- Full name: Imke Glas
- Born: 30 August 1994 (age 32) Broek op Langedijk, Netherlands

Gymnastics career
- Discipline: Women's artistic gymnastics
- Country represented: Netherlands
- Gym: BATO Haarlem
- Head coach: Katarina Sarisska

= Imke Glas =

Dutch artistic gymnast

Imke Glas (born 30 August 1994) is a Dutch artistic gymnast.

==Personal life==
Glas was born on 30 August 1994 in Broek op Langedijk, Netherlands. She has two siblings.

==Gymnastics career==
Glas began gymnastics at the age of three when her parents took her to a local gym, BSV / ODIS. Glas was one of the most promising junior elite gymnasts on the Dutch Junior National Team and was a contender to compete at the 2008 European Junior Gymnastic Championships. However, on 26 October 2007 she was severely injured in an accident on vault.

While in training, Glas was performing a round-off half-on, a variation of the Yurchenko type vault, when her hands missed the vault table and she fell on her head.

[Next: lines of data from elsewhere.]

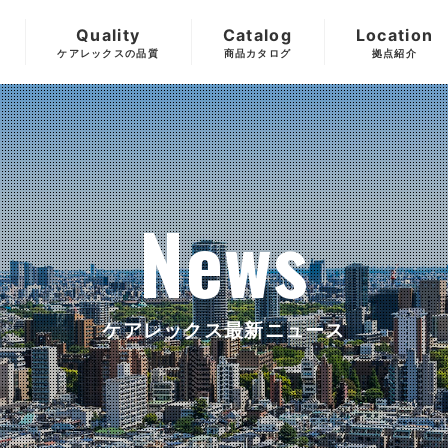
Quality
Catalog
Location
ケアレックスの品質
商品カタログ
拠点紹介
News
ケアレックス最新ニュース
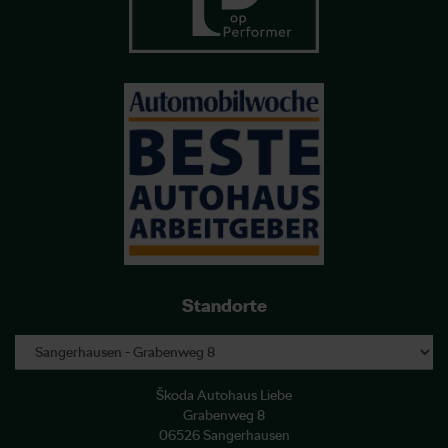
Standorte
Škoda Autohaus Liebe
Grabenweg 8
06526 Sangerhausen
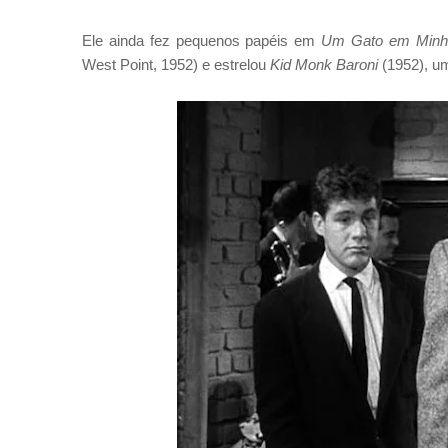
Ele ainda fez pequenos papéis em
Um Gato em Minh
West Point, 1952) e estrelou
Kid Monk Baroni
(1952), um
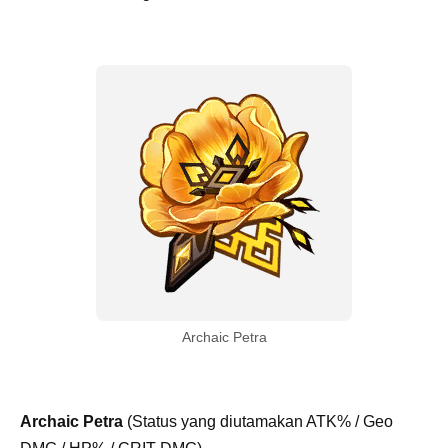
Archaic Petra
Archaic Petra
(Status yang diutamakan ATK% / Geo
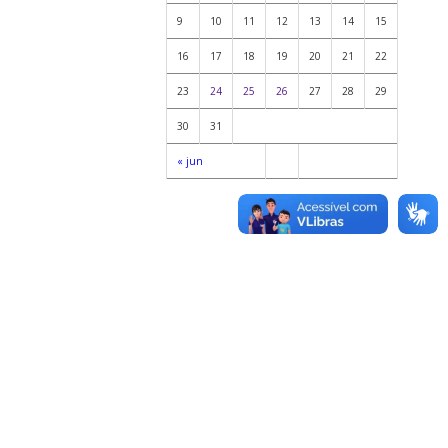
9
10
11
12
13
14
15
16
17
18
19
20
21
22
23
24
25
26
27
28
29
30
31
« jun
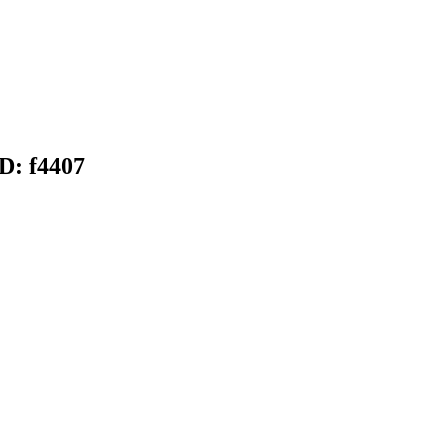
D: f4407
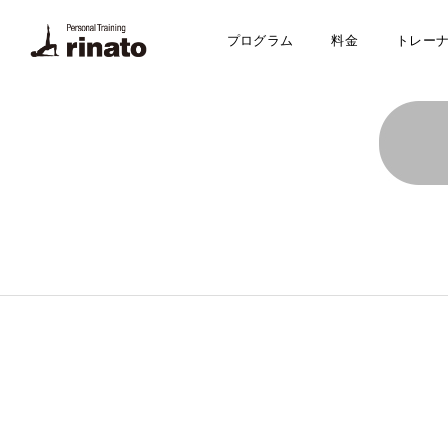
プログラム
料金
トレー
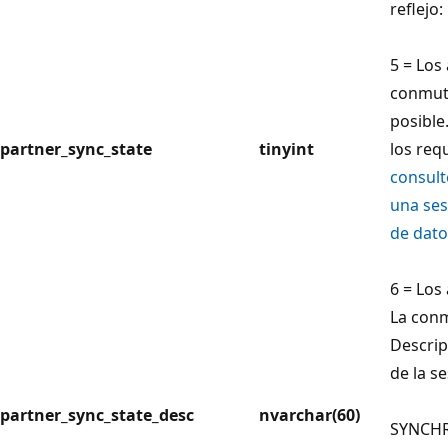
reflejo:
5 = Los
conmuta
posible
partner_sync_state
tinyint
los req
consult
una ses
de dato
6 = Los
La conm
Descrip
de la se
partner_sync_state_desc
nvarchar(60)
SYNCH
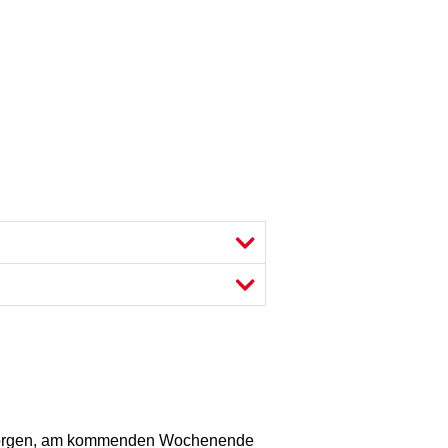
 morgen, am kommenden Wochenende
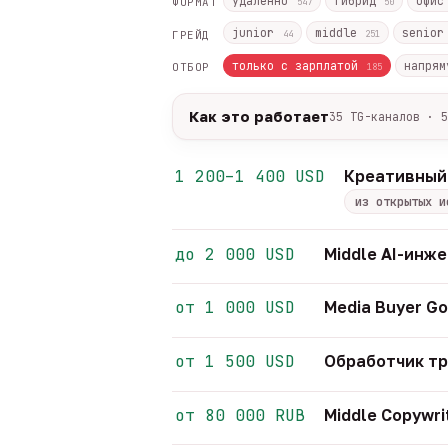
удалённо
гибрид
офи
ФОРМАТ
547
50
junior
middle
senio
ГРЕЙД
44
251
только с зарплатой
напрям
ОТБОР
185
Как это работает
35 TG-каналов · 5
Источники:
35 профильных TG-кана
Разбор:
нейронка разбирает сырец 
1 200–1 400 USD
Креативный
Скам-фильтр:
без предоплат и вз
из открытых и
Свежесть:
протухшее удаляется ав
35
TG-каналов ·
5
ATS-площадок ·
642
до 2 000 USD
Middle AI-инж
от 1 000 USD
Media Buyer Go
от 1 500 USD
Обработчик т
от 80 000 RUB
Middle Copywri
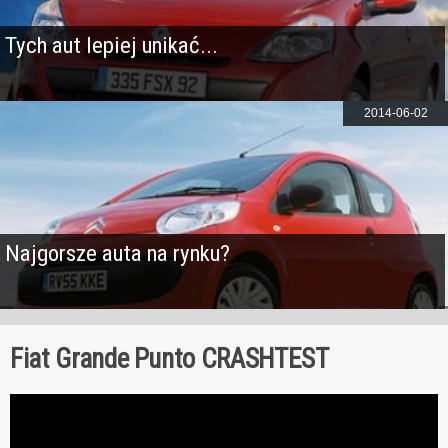
Tych aut lepiej unikać...
2014-06-02
Najgorsze auta na rynku?
Fiat Grande Punto CRASHTEST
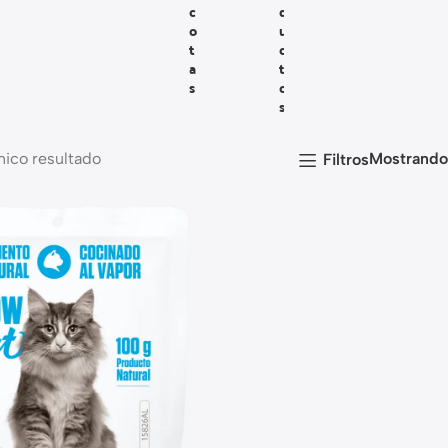
C
D
O
U
T
C
A
T
S
O
S
nico resultado
Mostrand
Filtros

She severely damaged her sixth and seventh cervical vertebrae, warranting extensive surgery in which neurosurgeons took a piece of her hip bone and placed it in her neck for stabilization. Glas and her family were told that she would never walk again, but she made a full recovery and was able to return to participating in gymnastics at a lower level.